Lawrence LeBlond for redOrbit.com – Your Universe Online

Nearly five months after successfully launching, delivering and docking its first Cargo Resupply Services (CRS) mission to the International Space Station (ISS), next-generation space transport company SpaceX is about to launch round two.

“We’re about to launch and we’re happy to be here,” said Mike Suffredini, NASA program manager for the ISS at Johnson Space Center, kicking off the Falcon 9 prelaunch press conference yesterday.

The CRS-2 mission is set to launch this morning at 10:10 a.m. EST. At last report, Joel Tumbiolo, launch weather officer of the 45th Weather Squadron at Cape Canaveral, said there was an 80 percent chance that weather would remain favorable for launch. He further forecast a slight chance of wind and cloud cover.

Launch coverage for the launch will begin at 8:30 a.m. this morning on NASA TV and on the NASA/SpaceX blog. SpaceX will also webcast live beginning 40 minutes before launch, with commentary from the company’s corporate headquarters in Hawthorne, California.

“Quite a bit of work has been done by the SpaceX and ISS teams to get here. We’ve spent a few weeks getting the station ready,” said Suffredini.

Gwynne Shotwell, president of SpaceX said everyone is “very excited to be back here” and we are “prepared to fly.”

This mission marks SpaceX’s third trip to the orbiting space station, and will be the second resupply mission.
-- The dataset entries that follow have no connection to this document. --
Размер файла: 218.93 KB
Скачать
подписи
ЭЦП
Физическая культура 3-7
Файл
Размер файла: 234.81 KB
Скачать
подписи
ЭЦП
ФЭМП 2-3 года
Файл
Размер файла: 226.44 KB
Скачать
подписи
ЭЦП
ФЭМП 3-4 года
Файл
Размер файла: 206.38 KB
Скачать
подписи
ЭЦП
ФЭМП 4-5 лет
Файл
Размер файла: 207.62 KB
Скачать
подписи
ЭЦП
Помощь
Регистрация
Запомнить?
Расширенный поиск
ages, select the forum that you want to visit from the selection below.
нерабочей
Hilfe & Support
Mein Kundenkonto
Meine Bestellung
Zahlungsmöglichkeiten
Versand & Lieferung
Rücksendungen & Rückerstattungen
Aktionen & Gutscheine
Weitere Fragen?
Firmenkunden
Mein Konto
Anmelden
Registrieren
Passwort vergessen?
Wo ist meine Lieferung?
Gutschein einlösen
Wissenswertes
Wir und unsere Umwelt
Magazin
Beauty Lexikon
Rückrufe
The company successfully launched a test mission in May 2012 to demonstrate its Dragon capsule was ready to service the ISS.

SpaceX signed a deal with NASA to send at least 12 missions to the ISS and to also return US astronauts to space, launching from American soil. The NASA/SpaceX deal is viewed as a replacement for NASA’s defunct Space Shuttle program, which ended in 2011. NASA currently pays Russia upwards of $60 million per seat to fly American astronauts to the ISS aboard the Soyuz capsule.
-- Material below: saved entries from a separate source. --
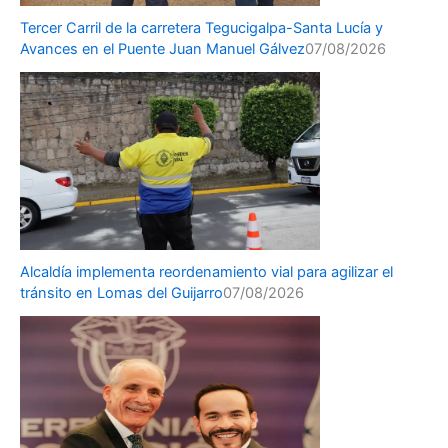
Tercer Carril de la carretera Tegucigalpa-Santa Lucía y
Avances en el Puente Juan Manuel Gálvez
07/08/2026
Alcaldía implementa reordenamiento vial para agilizar el
tránsito en Lomas del Guijarro
07/08/2026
Today’s launch will lift off from Cape Canaveral Air Force Station at Space Launch Complex 40. The Dragon resupply capsule will be carried aboard the Falcon 9 rocket.

If all goes as scheduled, Dragon will arrive at the ISS on Saturday, March 2, where it will berth with the complex for a three-week visit. The crew aboard the station will unload cargo from the capsule and restock it with completed experiments, unneeded supplies and waste. Dragon will then undock on or around March 25 and return to Earth.

Dragon is currently the only cargo craft capable of returning supplies and experiments from the station for analysis. It will make an assisted splashdown by parachute off the coast of Baja California on or after March 25, where it and its cargo can be retrieved.

In contrast, the Russian Progress resupply ships burn up on reentry into Earth’s atmosphere, with no salvageable data.